At the sold-out Lang Lang recital Friday night, I was surprised by the number of children in attendance. And I don’t mean young teenagers or even tweens. I mean little ones—aged four and even younger.
Part of me understands the compulsion of parents to drag their little ones out to performances like this. After all, we’re living in a society where you can purchase earphones for your baby bump, where you can register your pre-mobile infant in classes ranging from music to swimming to sign language, and where libraries urge parents to sign their babies up for library cards before they’re on solid food. (And, let’s face it, babysitters don’t come cheap.)

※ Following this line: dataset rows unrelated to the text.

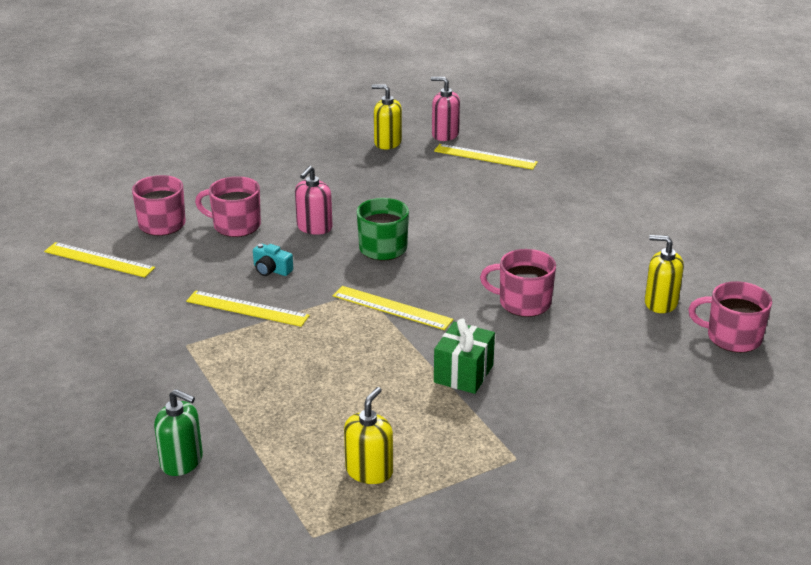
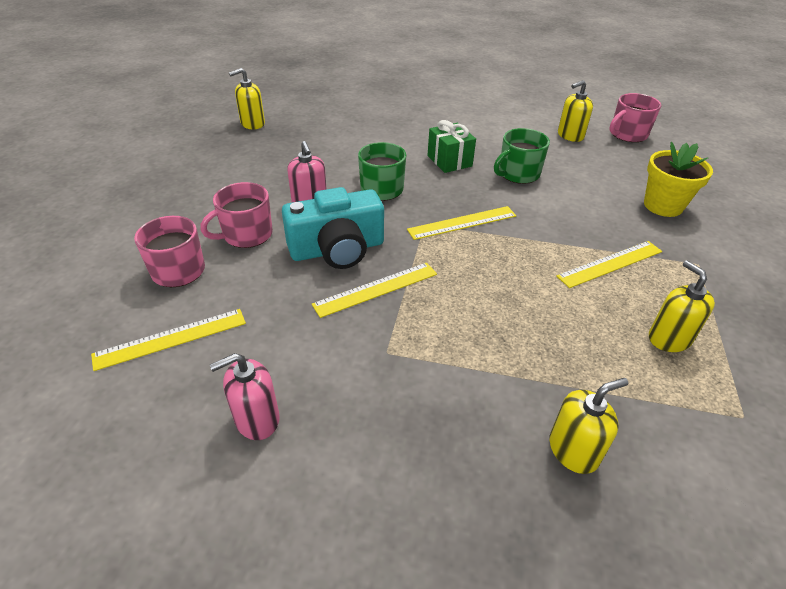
camera: 50 degrees left, 10 degrees up
(182, 461) = (573, 450): green soap dispenser -> yellow soap dispenser
(271, 270) = (337, 249): turquoise camera -> turquoise camera, size x2.34
(445, 134) = (281, 103): pink soap dispenser -> pink soap dispenser (257, 419)
(463, 374) = (578, 235): green gift -> green gift (449, 161)
(485, 157) = (331, 105): yellow ruler -> yellow ruler (610, 264)
(523, 303) = (518, 174): pink mug -> green mug
(599, 407) = (663, 206): none -> yellow flower pot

But judging by the ceaseless fidgeting, squirming, and overt boredom exhibited by these tots, I can’t help thinking that no matter how much they enjoy their weekend Music Together class, a full-length recital is not the place for them. One little guy, who couldn’t have been older than five, distracted himself by playing with a crinkly paper bag for the first half of the concert, and then, for the second half, proceeded to stand up in his chair and make funny faces at the poor gentleman unlucky enough to be seated behind him.
Another little girl, also about five and in one of the prime onstage seats, couldn’t help but wiggle about, wave her hands in the air and flop this way and that, before collapsing on her mother in an overtired stupor.
There are plenty of age-appropriate events being offered by local presenters and performers. The Vancouver Symphony Orchestra has its Tiny Tots series, for example. But dragging your preschooler to a three-hour recital of Beethoven, Albeniz, and Prokofiev, and not even ducking out at intermission? That’s not education. That’s borderline torture—for everyone else in the hall.